Work to complete:
Express every line of text in the data below as a numbered list, omitting blank lines and leaving out the pictures.

++++ Given records ++++

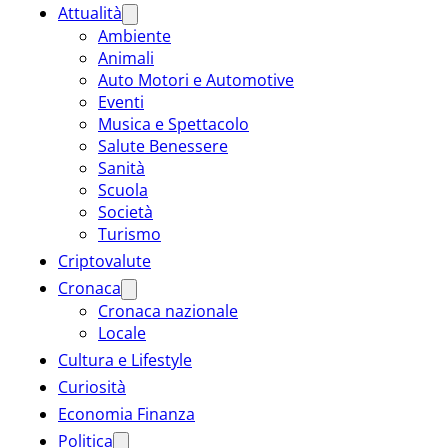
Attualità
Ambiente
Animali
Auto Motori e Automotive
Eventi
Musica e Spettacolo
Salute Benessere
Sanità
Scuola
Società
Turismo
Criptovalute
Cronaca
Cronaca nazionale
Locale
Cultura e Lifestyle
Curiosità
Economia Finanza
Politica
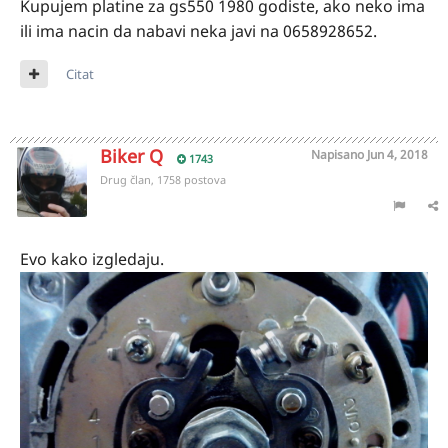
Kupujem platine za gs550 1980 godiste, ako neko ima
ili ima nacin da nabavi neka javi na 0658928652.
Citat
Biker Q
Napisano
Jun 4, 2018
1743
Drug član, 1758 postova
Evo kako izgledaju.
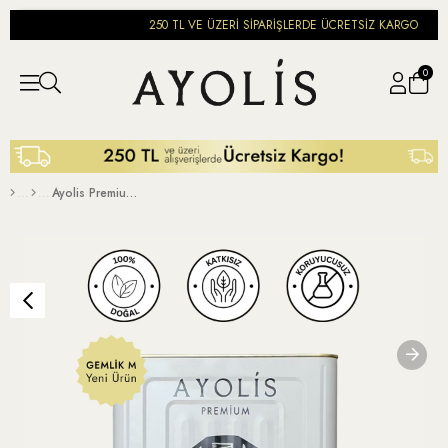
I
250 TL VE ÜZERİ SİPARİŞLERDE ÜCRETSİZ KARGO
0
Ayolis Premium Gurme Yağlı Salamura Siyah Zeytin M 10 Kg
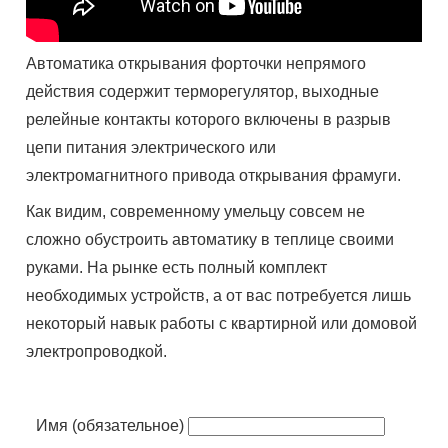
Автоматика открывания форточки непрямого
действия содержит терморегулятор, выходные
релейные контакты которого включены в разрыв
цепи питания электрического или
электромагнитного привода открывания фрамуги.
Как видим, современному умельцу совсем не
сложно обустроить автоматику в теплице своими
руками. На рынке есть полный комплект
необходимых устройств, а от вас потребуется лишь
некоторый навык работы с квартирной или домовой
электропроводкой.
Имя (обязательное)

++++

Output:
1. Attualità
2. Ambiente
3. Animali
4. Auto Motori e Automotive
5. Eventi
6. Musica e Spettacolo
7. Salute Benessere
8. Sanità
9. Scuola
10. Società
11. Turismo
12. Criptovalute
13. Cronaca
14. Cronaca nazionale
15. Locale
16. Cultura e Lifestyle
17. Curiosità
18. Economia Finanza
19. Politica
20. Kupujem platine za gs550 1980 godiste, ako neko ima
21. ili ima nacin da nabavi neka javi na 0658928652.
22. Citat
23. Biker Q
24. Napisano
25. Jun 4, 2018
26. 1743
27. Drug član, 1758 postova
28. Evo kako izgledaju.
29. I
30. 250 TL VE ÜZERİ SİPARİŞLERDE ÜCRETSİZ KARGO
31. 0
32. Ayolis Premium Gurme Yağlı Salamura Siyah Zeytin M 10 Kg
33. Автоматика открывания форточки непрямого
34. действия содержит терморегулятор, выходные
35. релейные контакты которого включены в разрыв
36. цепи питания электрического или
37. электромагнитного привода открывания фрамуги.
38. Как видим, современному умельцу совсем не
39. сложно обустроить автоматику в теплице своими
40. руками. На рынке есть полный комплект
41. необходимых устройств, а от вас потребуется лишь
42. некоторый навык работы с квартирной или домовой
43. электропроводкой.
44. Имя (обязательное)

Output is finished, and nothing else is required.